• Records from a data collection
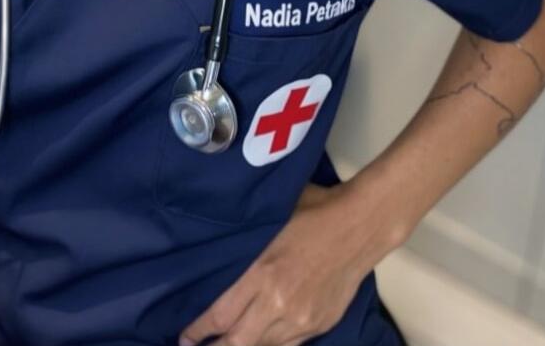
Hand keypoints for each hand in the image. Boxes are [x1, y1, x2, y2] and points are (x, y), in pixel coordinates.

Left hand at [177, 182, 374, 345]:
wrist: (359, 225)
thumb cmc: (311, 211)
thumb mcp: (269, 221)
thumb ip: (245, 245)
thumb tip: (219, 252)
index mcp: (262, 273)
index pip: (220, 315)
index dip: (199, 330)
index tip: (185, 336)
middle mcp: (278, 303)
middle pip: (238, 342)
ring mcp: (301, 319)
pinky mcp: (319, 325)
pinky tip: (259, 342)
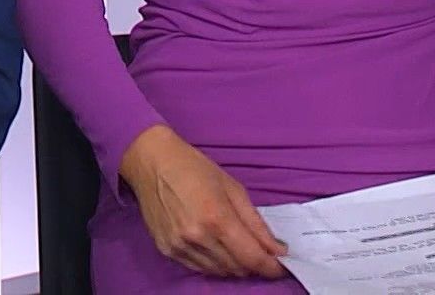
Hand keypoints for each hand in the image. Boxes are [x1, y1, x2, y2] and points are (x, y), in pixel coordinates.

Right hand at [119, 125, 287, 278]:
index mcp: (217, 218)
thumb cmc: (194, 168)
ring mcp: (180, 246)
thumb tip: (277, 249)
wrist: (152, 162)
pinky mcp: (167, 250)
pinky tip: (216, 247)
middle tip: (261, 251)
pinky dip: (214, 263)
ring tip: (238, 247)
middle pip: (237, 268)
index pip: (252, 257)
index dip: (272, 267)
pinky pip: (200, 268)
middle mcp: (197, 237)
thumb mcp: (233, 188)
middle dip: (254, 264)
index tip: (282, 265)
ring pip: (219, 271)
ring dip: (234, 265)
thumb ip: (256, 222)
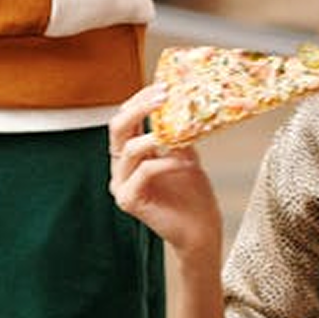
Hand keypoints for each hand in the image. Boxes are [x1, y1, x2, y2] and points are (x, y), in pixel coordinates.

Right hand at [107, 82, 223, 260]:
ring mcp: (121, 185)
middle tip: (163, 96)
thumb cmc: (194, 196)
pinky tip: (186, 162)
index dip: (140, 100)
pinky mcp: (128, 201)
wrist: (201, 232)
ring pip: (127, 149)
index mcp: (129, 155)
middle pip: (117, 128)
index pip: (125, 119)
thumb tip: (183, 101)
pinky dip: (165, 163)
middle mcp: (120, 168)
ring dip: (155, 136)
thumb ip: (177, 133)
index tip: (164, 86)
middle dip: (139, 108)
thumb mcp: (186, 154)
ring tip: (177, 131)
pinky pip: (143, 172)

• What you should do
Give again, word for word, every line from the top of the data above to the line holding "index dip: (272, 267)", inclusive, with the pictures left out.

• Reply
Hand keypoints for each hand in the image. Boxes are [x1, y1, x2, y2] and points are (x, y), in pixel coordinates.

Left hand at [177, 182, 374, 345]:
wrist: (359, 225)
thumb cmc: (311, 211)
thumb mcp: (269, 221)
thumb ip: (245, 245)
thumb tip: (219, 252)
index mcp: (262, 273)
index pip: (220, 315)
index dip: (199, 330)
index tip: (185, 336)
middle mcp: (278, 303)
middle pip: (238, 342)
ring mcp: (301, 319)
pinky mcp: (319, 325)
pinky tip: (259, 342)
Hand keypoints for each hand in the image. Boxes are [x1, y1, x2, y2] and points are (x, y), in pixel coordinates.

Right hand at [119, 125, 287, 278]:
index mcp: (217, 218)
thumb cmc: (194, 168)
ring mcp: (180, 246)
thumb tip: (277, 249)
wrist: (152, 162)
pinky mcp: (167, 250)
pinky tip: (216, 247)
middle tip: (261, 251)
pinky dip: (214, 263)
ring tip: (238, 247)
middle pip: (237, 268)
index pip: (252, 257)
index dip: (272, 267)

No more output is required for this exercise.